Central Schools
When West Palm Beach built its new Central School in 1908, residents had wondered if the town would ever grow into it. The school on “The Hill” held grades K-12 until 1915, when it became Central Elementary, and Palm Beach High School was added to the south. Students from Delray Beach to Jupiter traveled by boat to West Palm Beach to attend its schools on the hill. As there was no heating system, the schools closed a few days a year during cold weather.
In 1922 the second building became Central Junior High School when a larger Palm Beach High School was added to the south of it. According to former student Gordon Williams, the cornerstone of the third building contained the signatures of all the students present on the day it was put in place. Today the buildings are part of the Alexander W. Dreyfoos Jr. School of the Arts.
The student body outgrew the auditorium in the center building by the mid-1920s; in 1927 the graduation program for 101 seniors took place at the Methodist Church on Hibiscus Street. In addition to year-round residents, some students attended in the winter while their parents found seasonal work. The City of West Palm Beach provided running water and outhouses at a campground south of Okeechobee Boulevard near the Seaboard railroad tracks.
Guy Metcalf
Guy Metcalf, who had led the push for better schools centered in West Palm Beach, became superintendent of Palm Beach County schools in 1917; a year later he was suspended for forgery. Metcalf told a friend he had no recollection of committing the crime; the next morning he was found dead in his office at the 1916 County Courthouse, having shot himself.
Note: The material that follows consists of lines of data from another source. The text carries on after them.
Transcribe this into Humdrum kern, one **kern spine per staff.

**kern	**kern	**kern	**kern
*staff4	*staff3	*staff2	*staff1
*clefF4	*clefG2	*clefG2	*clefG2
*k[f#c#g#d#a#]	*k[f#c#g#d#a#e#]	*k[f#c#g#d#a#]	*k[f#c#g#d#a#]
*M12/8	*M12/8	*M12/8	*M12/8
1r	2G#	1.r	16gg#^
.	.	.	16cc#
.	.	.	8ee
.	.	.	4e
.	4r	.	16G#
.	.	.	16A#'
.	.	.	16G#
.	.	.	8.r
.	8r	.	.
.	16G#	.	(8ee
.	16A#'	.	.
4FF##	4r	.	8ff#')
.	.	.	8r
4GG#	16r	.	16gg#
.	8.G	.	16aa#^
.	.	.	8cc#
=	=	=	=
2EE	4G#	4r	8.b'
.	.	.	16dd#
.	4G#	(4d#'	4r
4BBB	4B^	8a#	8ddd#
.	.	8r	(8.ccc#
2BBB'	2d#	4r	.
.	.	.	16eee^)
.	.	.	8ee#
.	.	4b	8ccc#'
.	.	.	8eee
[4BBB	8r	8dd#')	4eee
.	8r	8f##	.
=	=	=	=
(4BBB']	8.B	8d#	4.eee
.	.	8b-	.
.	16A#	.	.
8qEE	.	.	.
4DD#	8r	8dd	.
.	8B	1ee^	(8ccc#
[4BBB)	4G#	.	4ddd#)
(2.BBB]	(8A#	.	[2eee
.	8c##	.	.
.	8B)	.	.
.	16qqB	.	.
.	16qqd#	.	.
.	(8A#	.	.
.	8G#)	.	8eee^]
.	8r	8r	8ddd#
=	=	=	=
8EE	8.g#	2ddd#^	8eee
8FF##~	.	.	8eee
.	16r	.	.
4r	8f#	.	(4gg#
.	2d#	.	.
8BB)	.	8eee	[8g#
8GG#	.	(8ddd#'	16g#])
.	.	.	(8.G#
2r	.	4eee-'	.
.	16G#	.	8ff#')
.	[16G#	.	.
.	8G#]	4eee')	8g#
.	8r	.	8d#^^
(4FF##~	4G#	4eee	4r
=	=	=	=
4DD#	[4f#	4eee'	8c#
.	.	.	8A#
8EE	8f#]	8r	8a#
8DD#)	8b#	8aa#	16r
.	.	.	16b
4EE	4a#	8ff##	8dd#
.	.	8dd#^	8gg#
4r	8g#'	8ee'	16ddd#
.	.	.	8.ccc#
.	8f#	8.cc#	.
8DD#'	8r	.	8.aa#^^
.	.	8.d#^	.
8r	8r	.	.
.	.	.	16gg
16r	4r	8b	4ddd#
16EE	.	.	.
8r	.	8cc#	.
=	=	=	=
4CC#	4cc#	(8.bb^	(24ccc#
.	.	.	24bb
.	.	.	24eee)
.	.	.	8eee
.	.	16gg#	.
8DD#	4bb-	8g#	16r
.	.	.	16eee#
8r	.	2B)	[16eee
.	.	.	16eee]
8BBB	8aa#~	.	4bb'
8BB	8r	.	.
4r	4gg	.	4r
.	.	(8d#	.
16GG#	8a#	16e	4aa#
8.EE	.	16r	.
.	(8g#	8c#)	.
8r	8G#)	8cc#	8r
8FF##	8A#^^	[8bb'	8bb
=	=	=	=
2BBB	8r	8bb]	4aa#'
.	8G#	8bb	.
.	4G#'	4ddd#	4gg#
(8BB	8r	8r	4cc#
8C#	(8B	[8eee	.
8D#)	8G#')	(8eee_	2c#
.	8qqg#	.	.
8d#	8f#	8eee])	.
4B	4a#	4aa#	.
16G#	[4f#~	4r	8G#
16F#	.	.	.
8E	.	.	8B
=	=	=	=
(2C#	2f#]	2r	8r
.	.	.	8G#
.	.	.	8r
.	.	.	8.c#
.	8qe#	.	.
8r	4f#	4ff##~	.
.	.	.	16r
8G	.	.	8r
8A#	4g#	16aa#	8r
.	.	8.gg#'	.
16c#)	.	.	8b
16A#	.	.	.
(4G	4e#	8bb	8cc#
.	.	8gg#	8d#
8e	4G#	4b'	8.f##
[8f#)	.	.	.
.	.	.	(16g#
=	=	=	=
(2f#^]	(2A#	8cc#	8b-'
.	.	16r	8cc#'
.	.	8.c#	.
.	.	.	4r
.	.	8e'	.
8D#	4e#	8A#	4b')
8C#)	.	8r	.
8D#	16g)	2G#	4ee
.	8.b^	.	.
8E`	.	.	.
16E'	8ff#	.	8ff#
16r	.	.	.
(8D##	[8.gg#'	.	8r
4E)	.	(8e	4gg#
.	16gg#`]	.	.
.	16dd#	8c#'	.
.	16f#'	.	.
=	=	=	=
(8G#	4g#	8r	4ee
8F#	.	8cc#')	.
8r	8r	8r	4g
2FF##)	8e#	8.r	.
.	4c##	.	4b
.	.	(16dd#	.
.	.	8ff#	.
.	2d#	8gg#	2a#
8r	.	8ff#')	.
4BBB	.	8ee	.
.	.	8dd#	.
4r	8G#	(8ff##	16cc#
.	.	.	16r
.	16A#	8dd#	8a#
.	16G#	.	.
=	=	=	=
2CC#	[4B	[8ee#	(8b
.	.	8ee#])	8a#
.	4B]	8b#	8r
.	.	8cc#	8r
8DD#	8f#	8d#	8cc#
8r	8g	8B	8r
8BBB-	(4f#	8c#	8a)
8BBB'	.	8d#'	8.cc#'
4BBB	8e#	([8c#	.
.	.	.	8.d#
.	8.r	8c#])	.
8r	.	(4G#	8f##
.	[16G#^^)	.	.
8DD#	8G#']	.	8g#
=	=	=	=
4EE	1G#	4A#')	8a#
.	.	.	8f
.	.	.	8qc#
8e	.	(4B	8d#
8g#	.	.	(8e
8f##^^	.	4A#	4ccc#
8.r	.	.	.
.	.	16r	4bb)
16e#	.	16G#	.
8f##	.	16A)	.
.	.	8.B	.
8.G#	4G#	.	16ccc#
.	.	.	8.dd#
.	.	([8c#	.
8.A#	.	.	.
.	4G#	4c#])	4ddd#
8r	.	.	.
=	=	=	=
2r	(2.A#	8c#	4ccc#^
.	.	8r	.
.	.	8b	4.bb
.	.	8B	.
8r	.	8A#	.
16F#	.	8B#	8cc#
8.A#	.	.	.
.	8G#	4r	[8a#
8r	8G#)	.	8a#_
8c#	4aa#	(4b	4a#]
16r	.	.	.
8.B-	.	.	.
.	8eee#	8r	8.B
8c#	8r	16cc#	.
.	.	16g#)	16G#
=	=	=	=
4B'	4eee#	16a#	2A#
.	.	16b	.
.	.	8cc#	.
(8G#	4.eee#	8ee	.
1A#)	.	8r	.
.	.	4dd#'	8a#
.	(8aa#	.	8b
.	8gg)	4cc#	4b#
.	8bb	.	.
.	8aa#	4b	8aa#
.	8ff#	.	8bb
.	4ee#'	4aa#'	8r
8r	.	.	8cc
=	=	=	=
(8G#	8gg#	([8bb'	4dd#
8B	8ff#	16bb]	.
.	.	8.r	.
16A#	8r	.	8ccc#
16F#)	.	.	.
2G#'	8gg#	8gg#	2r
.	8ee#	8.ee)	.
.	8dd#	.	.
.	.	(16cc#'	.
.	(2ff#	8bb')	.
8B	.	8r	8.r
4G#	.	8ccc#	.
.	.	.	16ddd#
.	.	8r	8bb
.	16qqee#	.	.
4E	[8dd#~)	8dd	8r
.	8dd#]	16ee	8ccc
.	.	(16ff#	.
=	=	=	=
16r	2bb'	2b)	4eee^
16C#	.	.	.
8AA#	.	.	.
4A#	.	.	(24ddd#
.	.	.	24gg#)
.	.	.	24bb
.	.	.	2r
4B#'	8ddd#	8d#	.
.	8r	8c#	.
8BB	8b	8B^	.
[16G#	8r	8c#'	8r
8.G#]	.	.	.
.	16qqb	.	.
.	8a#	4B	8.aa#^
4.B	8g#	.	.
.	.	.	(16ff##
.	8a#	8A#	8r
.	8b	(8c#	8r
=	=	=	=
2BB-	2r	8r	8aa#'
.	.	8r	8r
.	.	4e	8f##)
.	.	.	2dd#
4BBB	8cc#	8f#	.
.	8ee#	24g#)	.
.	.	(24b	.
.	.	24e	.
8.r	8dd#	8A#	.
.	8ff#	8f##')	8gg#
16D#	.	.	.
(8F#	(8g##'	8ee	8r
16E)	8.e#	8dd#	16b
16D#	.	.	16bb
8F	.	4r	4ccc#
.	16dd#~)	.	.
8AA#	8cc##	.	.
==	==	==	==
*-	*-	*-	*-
Former county judge Emery Newell lived in Lake Park and attended Palm Beach High School from 1939 to 1945 as he recounted in a 2004 oral history interview:
[It] was the only high school, unless you went to Lake Worth. Jupiter from time to time had a high school. It would kind of depend on how many children lived in Jupiter. When they got a half dozen, they’d start up a high school, and then next year there would only be two or three. … Those were the days when schools were segregated, and every single white child north of 59th Street in West Palm Beach rode one bus to Palm Beach High School.
Emery Newell
Football
Palm Beach and Lake Worth had the area’s first high school football teams. Monroe Farber, perhaps the last Palm Beach player from the inaugural football decade of the 1920s, died in 2007, as did two players from the 1930s. Billy Burns was said to be the only student to earn four athletics letters in four years, and Jack Boise led the University of Tennessee to a 17-0 win against Oklahoma in the 1939 Orange Bowl.